• Document section:
□ □ □ □ □
But the real reason the rest of psychology was glued to this controversy was more basic. American psychology as a whole is militantly environmentalistic, and Garcia challenged this premise. The underpinnings of American environmentalism are very deep, both intellectually and politically.

John Locke, David Hume, and the British empiricists began this tradition by arguing that all knowledge comes through the senses. These sensations are tied together by associations, they averred, and so everything we know, everything a human being is, is simply the buildup of associations. If you want to understand a person, all you need know is the details of his upbringing. Behaviorism generally, and Pavlovian conditioning in particular, captured the imagination of American psychology because it was a testable version of Locke’s environmentalism. Environmentalism is not just at the heart of behaviorism; it is the core of the dogma of human plasticity.

And make no mistake about the political side. It is no coincidence that Locke fathered both the idea that all knowledge is associations and the idea that all men are created equal. The behaviorists, scientific Lockeans all, dominated academic psychology from the end of World War I to the Vietnam era. John Watson began the behaviorist movement in the era of the melting pot. His popularity was in part the result of his covert message: The new immigrants were not inferior to the people already in America; they could be molded into the same high-quality stuff that the WASPs already were. The defeat of Hitler added fuel to American environmentalism: The genocide of the concentration camps filled my generation with determination never again to countenance genetic explanations of human psychology.
□ □ □ □ □
• Provided records:
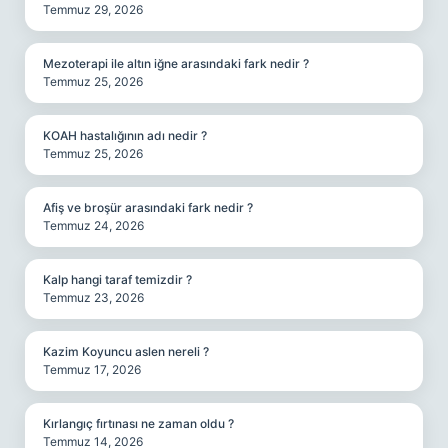
Temmuz 29, 2026
Mezoterapi ile altın iğne arasındaki fark nedir ?
Temmuz 25, 2026
KOAH hastalığının adı nedir ?
Temmuz 25, 2026
Afiş ve broşür arasındaki fark nedir ?
Temmuz 24, 2026
Kalp hangi taraf temizdir ?
Temmuz 23, 2026
Kazim Koyuncu aslen nereli ?
Temmuz 17, 2026
Kırlangıç fırtınası ne zaman oldu ?
Temmuz 14, 2026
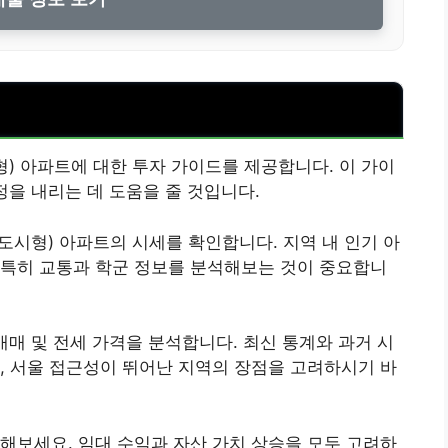
 아파트에 대한 투자 가이드를 제공합니다. 이 가이
결정을 내리는 데 도움을 줄 것입니다.
시형) 아파트의 시세를 확인합니다. 지역 내 인기 아
 특히 교통과 학군 정보를 분석해보는 것이 중요합니
 매매 및 전세 가격을 분석합니다. 최신 통계와 과거 시
, 서울 접근성이 뛰어난 지역의 장점을 고려하시기 바
해보세요. 임대 수익과 자산 가치 상승을 모두 고려하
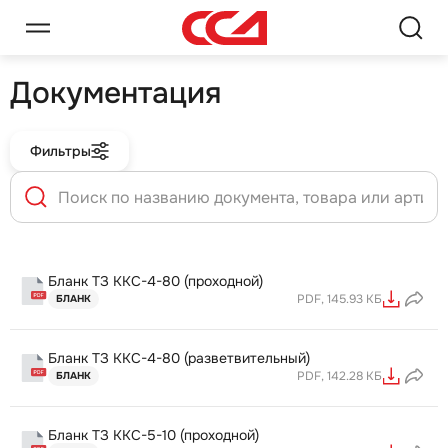
Документация
Фильтры
Бланк ТЗ ККС-4-80 (проходной)
PDF, 145.93 КБ
БЛАНК
Бланк ТЗ ККС-4-80 (разветвительный)
PDF, 142.28 КБ
БЛАНК
Бланк ТЗ ККС-5-10 (проходной)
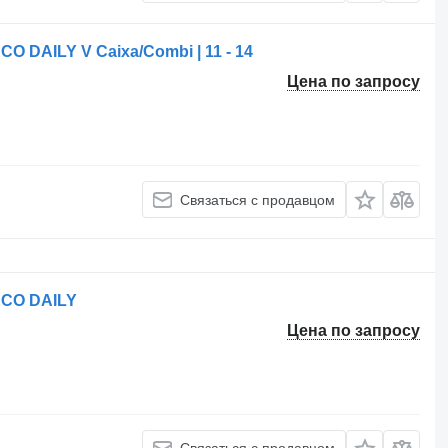
O DAILY V Caixa/Combi | 11 - 14
Цена по запросу
Связаться с продавцом
ECO DAILY
Цена по запросу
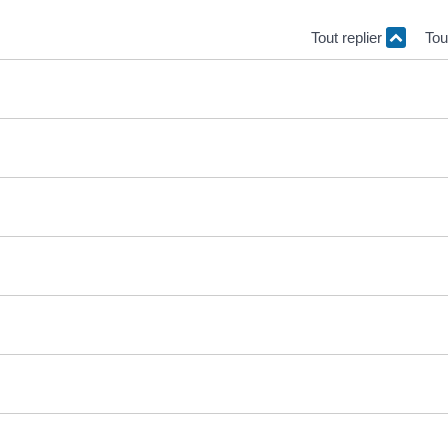
Tout replier
Tou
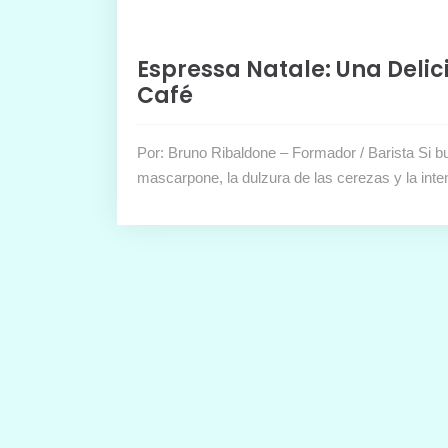
Espressa Natale: Una Deli
Café
Por: Bruno Ribaldone – Formador / Barista Si 
mascarpone, la dulzura de las cerezas y la int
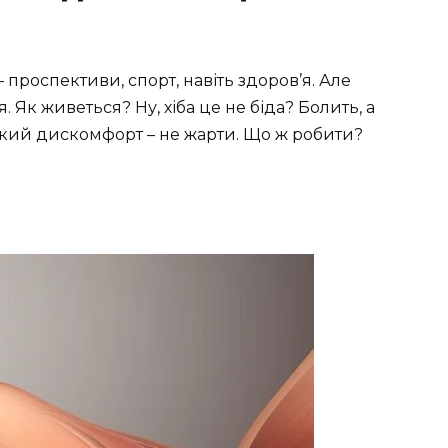
– проспективи, спорт, навіть здоров’я. Але
. Як живеться? Ну, хіба це не біда? Болить, а
такий дискомфорт – не жарти. Що ж робити?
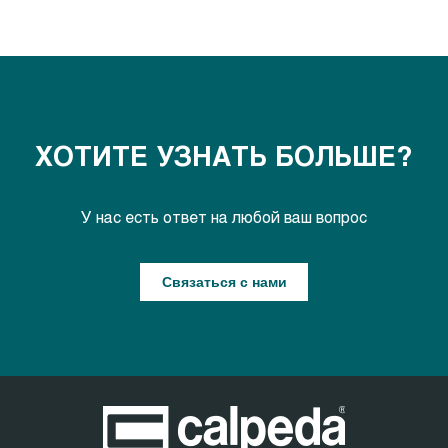
ХОТИТЕ УЗНАТЬ БОЛЬШЕ?
У нас есть ответ на любой ваш вопрос
Связаться с нами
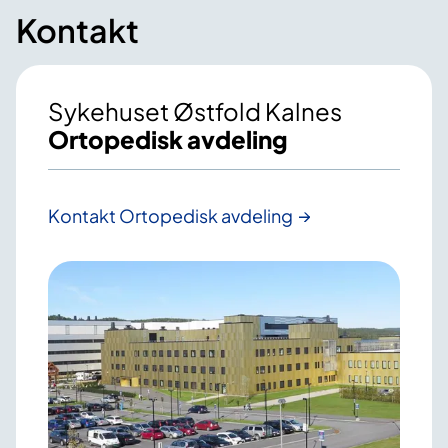
Kontakt
Sykehuset Østfold Kalnes
Ortopedisk avdeling
Kontakt Ortopedisk avdeling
□ □ □ □ □
• About this exercise: Could you retype the passage on American environmentalism, starting at "And make no" and ending at "of human psychology."?

• Answer to this problem:
And make no mistake about the political side. It is no coincidence that Locke fathered both the idea that all knowledge is associations and the idea that all men are created equal. The behaviorists, scientific Lockeans all, dominated academic psychology from the end of World War I to the Vietnam era. John Watson began the behaviorist movement in the era of the melting pot. His popularity was in part the result of his covert message: The new immigrants were not inferior to the people already in America; they could be molded into the same high-quality stuff that the WASPs already were. The defeat of Hitler added fuel to American environmentalism: The genocide of the concentration camps filled my generation with determination never again to countenance genetic explanations of human psychology.